クエルボは銘柄の名前であると同時に、世界最大級のテキーラ企業の名前でもあるんです。正式名称はJosé Cuervo(ホセ・クエルボ)。その実態を知ると、テキーラ業界の構造が見えてきます。
クエルボと1800は同じグループ
日本でよく見るホセ・クエルボと1800 Tequila。Part16でも触れましたが、この2つは同じクエルボグループのブランドです。
しかし、クエルボが関わるテキーラブランドはこの2つだけではありません。実は数十種類規模のブランドを展開・製造しており、自社蒸溜所での生産に加えて、他ブランドの受託製造(OEM)も行っています。日本ではアサヒビールがクエルボの蒸溜所と契約しているため、クエルボが蒸溜するお酒はアサヒが取り扱う形になっています。
つまり、日本でテキーラを飲むと、気づかないうちにクエルボが造ったテキーラを飲んでいる可能性がけっこう高いということです。
テキーラだけじゃない総合酒類企業
クエルボの事業はテキーラだけにとどまりません。
グループの流通部門では、ブッシュミルズ(アイリッシュウイスキー)やグレンロセス(スコッチウイスキー)など、テキーラ以外の世界的な蒸溜酒ブランドも取り扱っています。
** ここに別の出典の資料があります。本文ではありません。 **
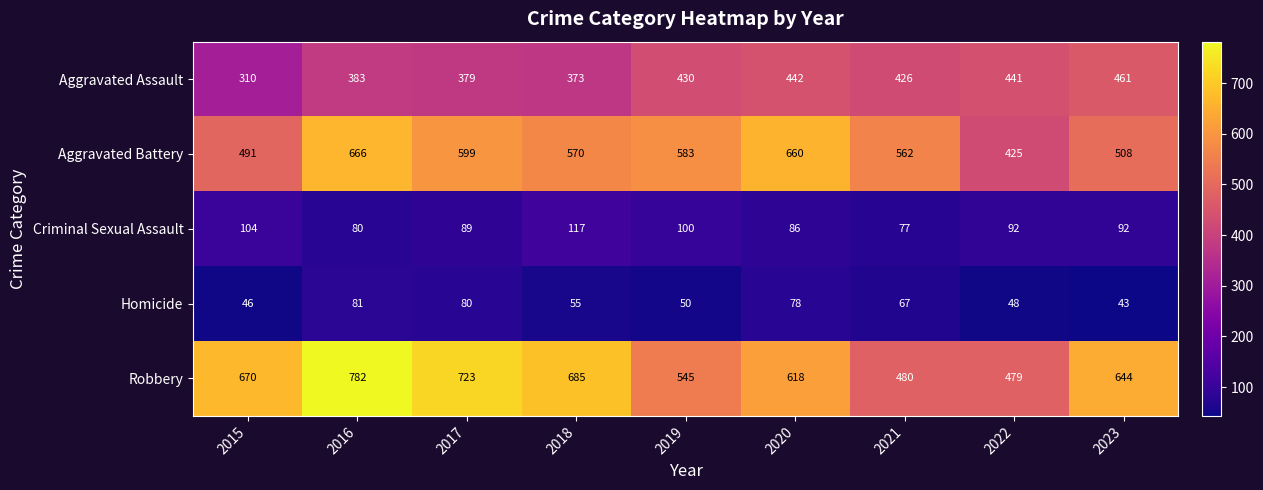

True or false: Aggravated Battery has a value of 947 at 2021.

False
テキーラメーカーというよりも、グローバルな総合酒類企業というのがクエルボの実態です。
テキーラの街でホテルや鉄道まで運営
さらにユニークなのが、メキシコ・ハリスコ州の「テキーラの街」での事業。クエルボはこの街で自社ホテルや観光鉄道「Jose Cuervo Express」まで運営しています。蒸溜所見学、ホテル宿泊、列車の旅——テキーラの産地を丸ごと体験できるツーリズムを提供しているのです。
ボトルを売るだけでなく、テキーラの世界観そのものを作る会社。それがクエルボの正体です。
なぜクエルボは世界に広まったのか
ここまで巨大になった理由はシンプルです。
早い段階で海外輸出を始めた。1700年代から続く老舗で、いち早くアメリカ市場に目を向けました。アメリカ市場を押さえた。世界最大のテキーラ消費国で流通網を築き、バーやリカーストアの定番に。カクテル文化に入り込んだ。マルガリータの普及とともに「テキーラ=クエルボ」の認知が世界中に広がりました。
クエルボは最初に世界の席を取った会社。そのファーストムーバーの優位性が、今日の圧倒的シェアにつながっています。
まとめ
クエルボは単なるテキーラの銘柄ではなく、数十ブランドを擁する総合酒類企業です。その規模感を知ったうえで、あえてクエルボ以外を選んでみると、テキーラの世界の多様さが見えてきます。